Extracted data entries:
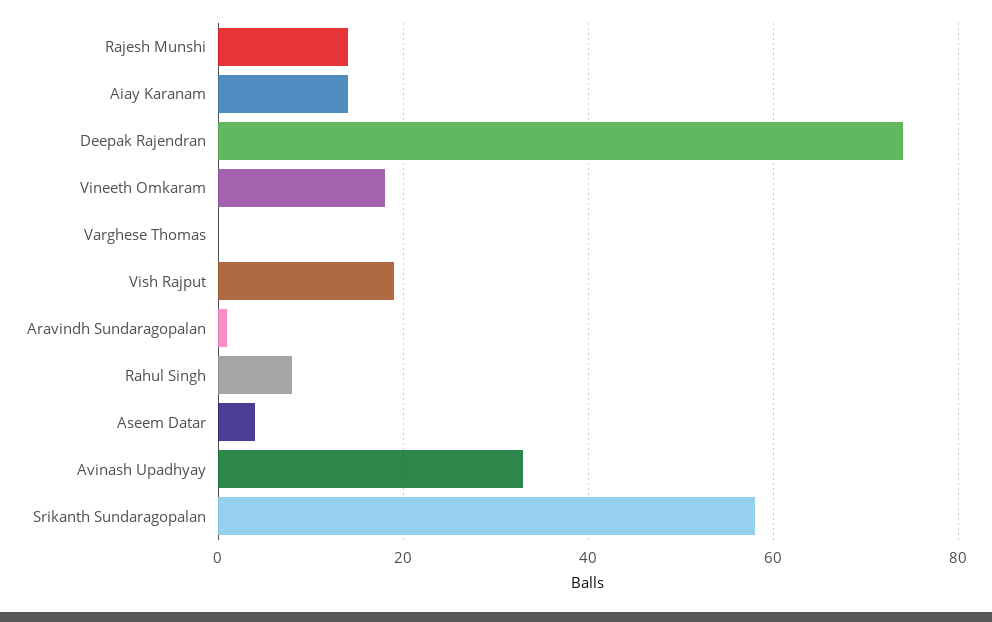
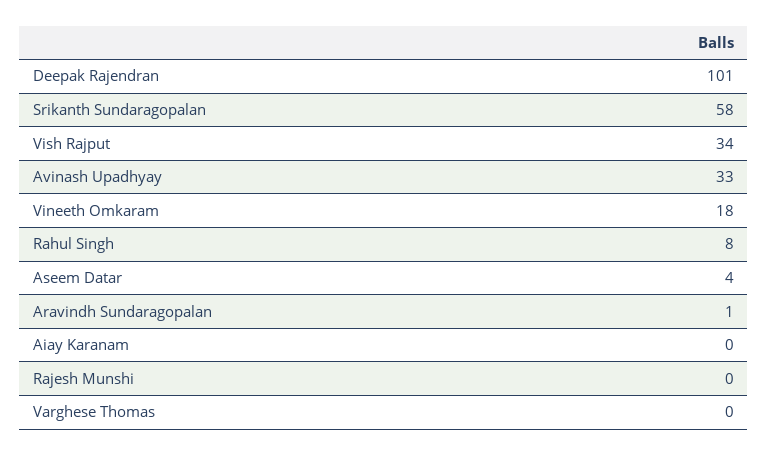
Rajesh Munshi: 15 -> 0
Aiay Karanam: 15 -> 0
Deepak Rajendran: 75 -> 101
Vish Rajput: 20 -> 34

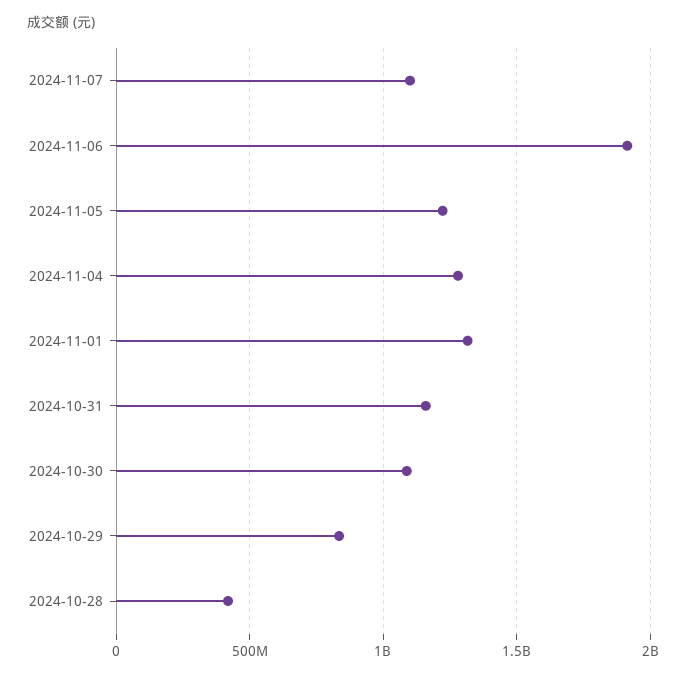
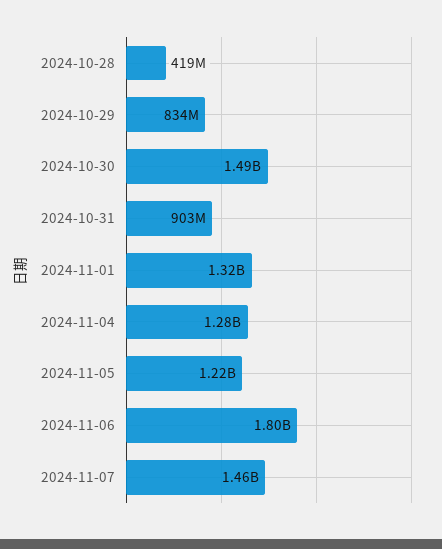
2024-11-07: 1100000000 -> 1460000000
2024-11-06: 1900000000 -> 1800000000
2024-10-31: 1150000000 -> 903000000
2024-10-30: 1100000000 -> 1490000000

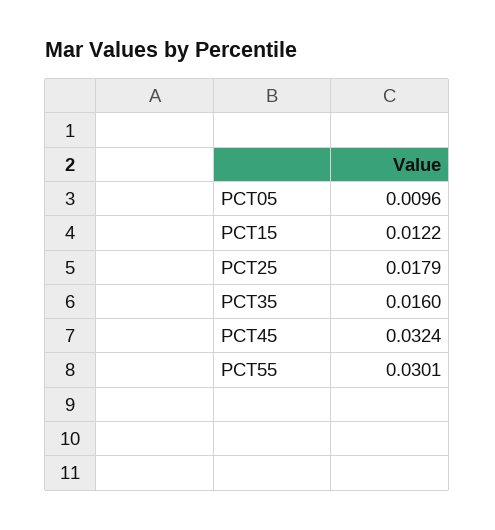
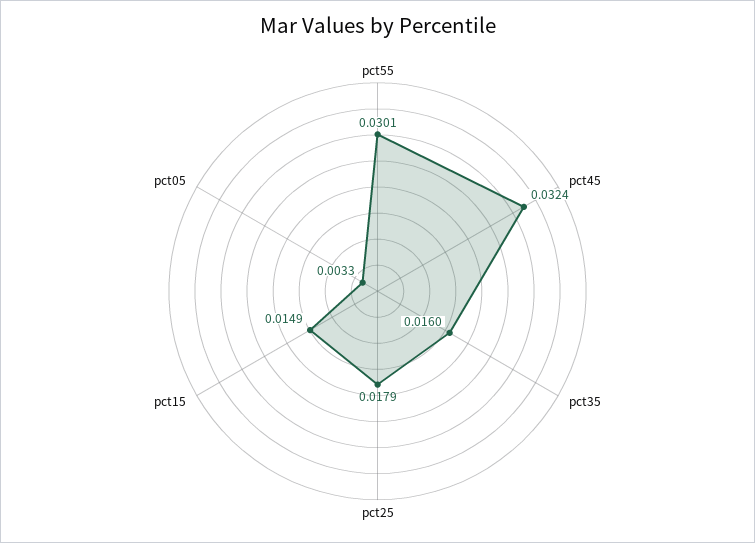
PCT05: 0.0096 -> 0.0033
PCT15: 0.0122 -> 0.0149

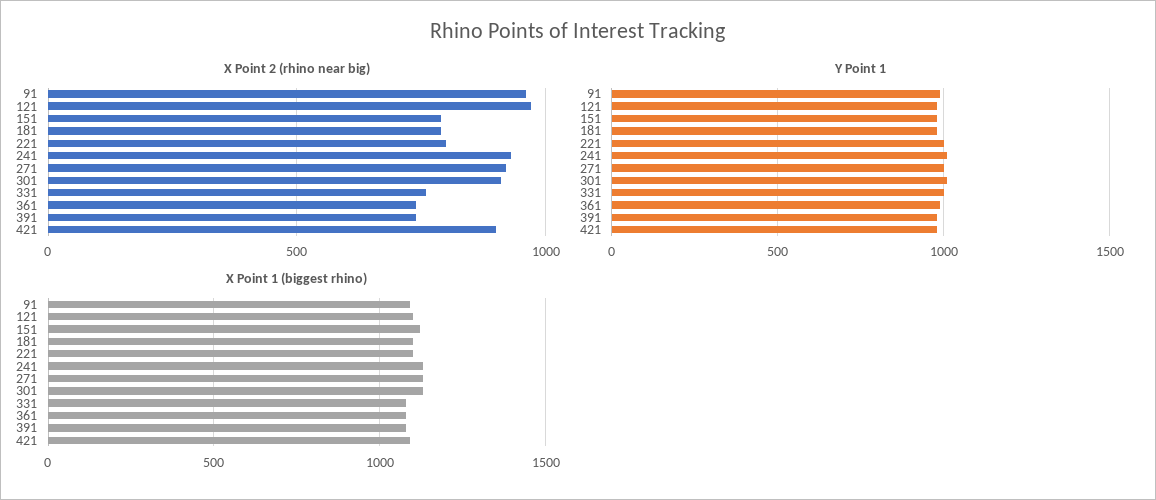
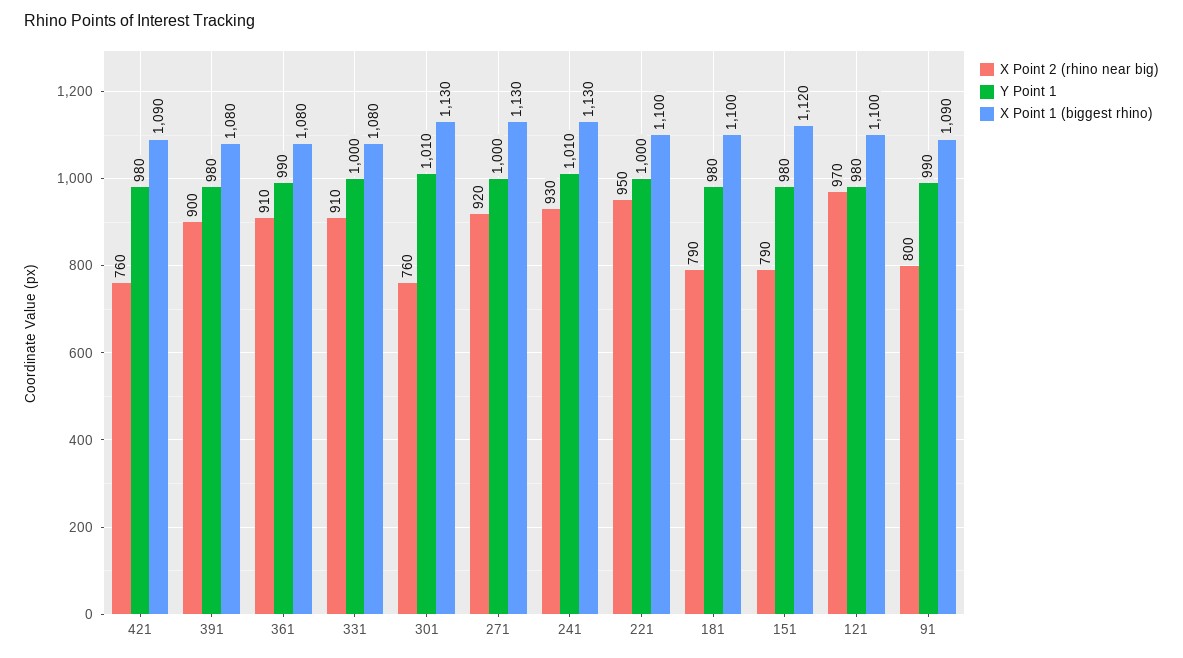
X Point 2 (rhino near big), 91: 950 -> 800
X Point 2 (rhino near big), 221: 800 -> 950
X Point 2 (rhino near big), 301: 900 -> 760
X Point 2 (rhino near big), 331: 750 -> 910
X Point 2 (rhino near big), 361: 750 -> 910
X Point 2 (rhino near big), 391: 750 -> 900
X Point 2 (rhino near big), 421: 900 -> 760

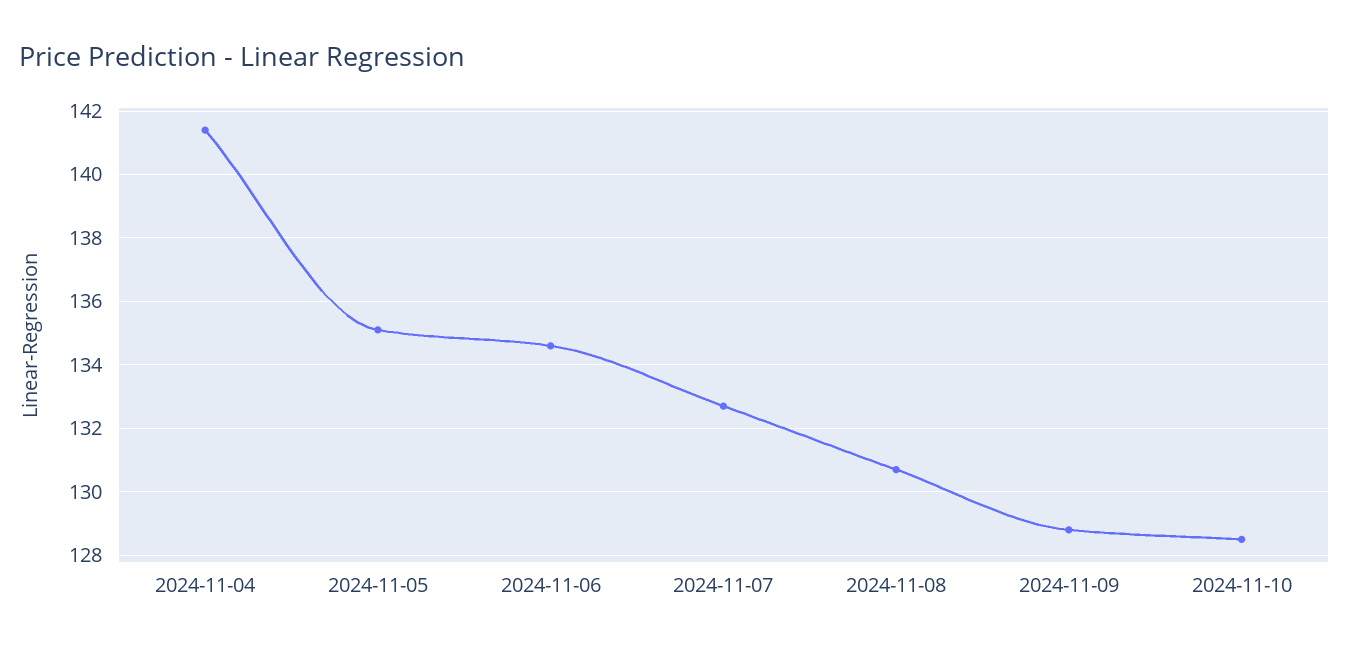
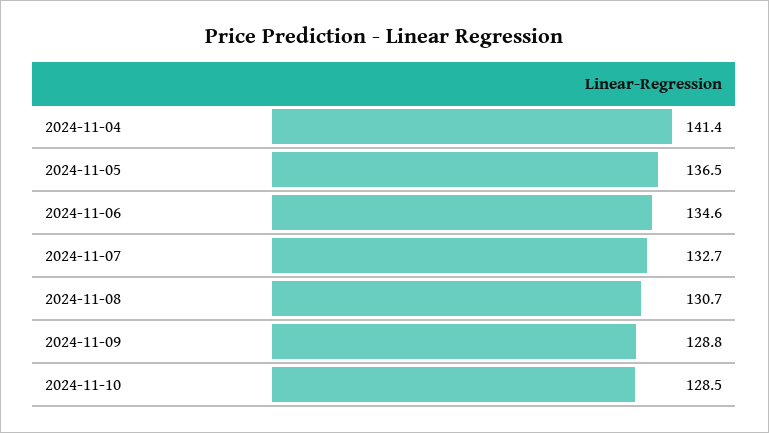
2024-11-05: 135 -> 136.5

TASK REQUIREMENTS:
Beginning with the first entry above, reproduce every line verbatim until the line with "PCT15: 0.0122 -> 0.0149", which is included too; omit pictures.

RESPONSE AREA:
Rajesh Munshi: 15 -> 0
Aiay Karanam: 15 -> 0
Deepak Rajendran: 75 -> 101
Vish Rajput: 20 -> 34

2024-11-07: 1100000000 -> 1460000000
2024-11-06: 1900000000 -> 1800000000
2024-10-31: 1150000000 -> 903000000
2024-10-30: 1100000000 -> 1490000000

PCT05: 0.0096 -> 0.0033
PCT15: 0.0122 -> 0.0149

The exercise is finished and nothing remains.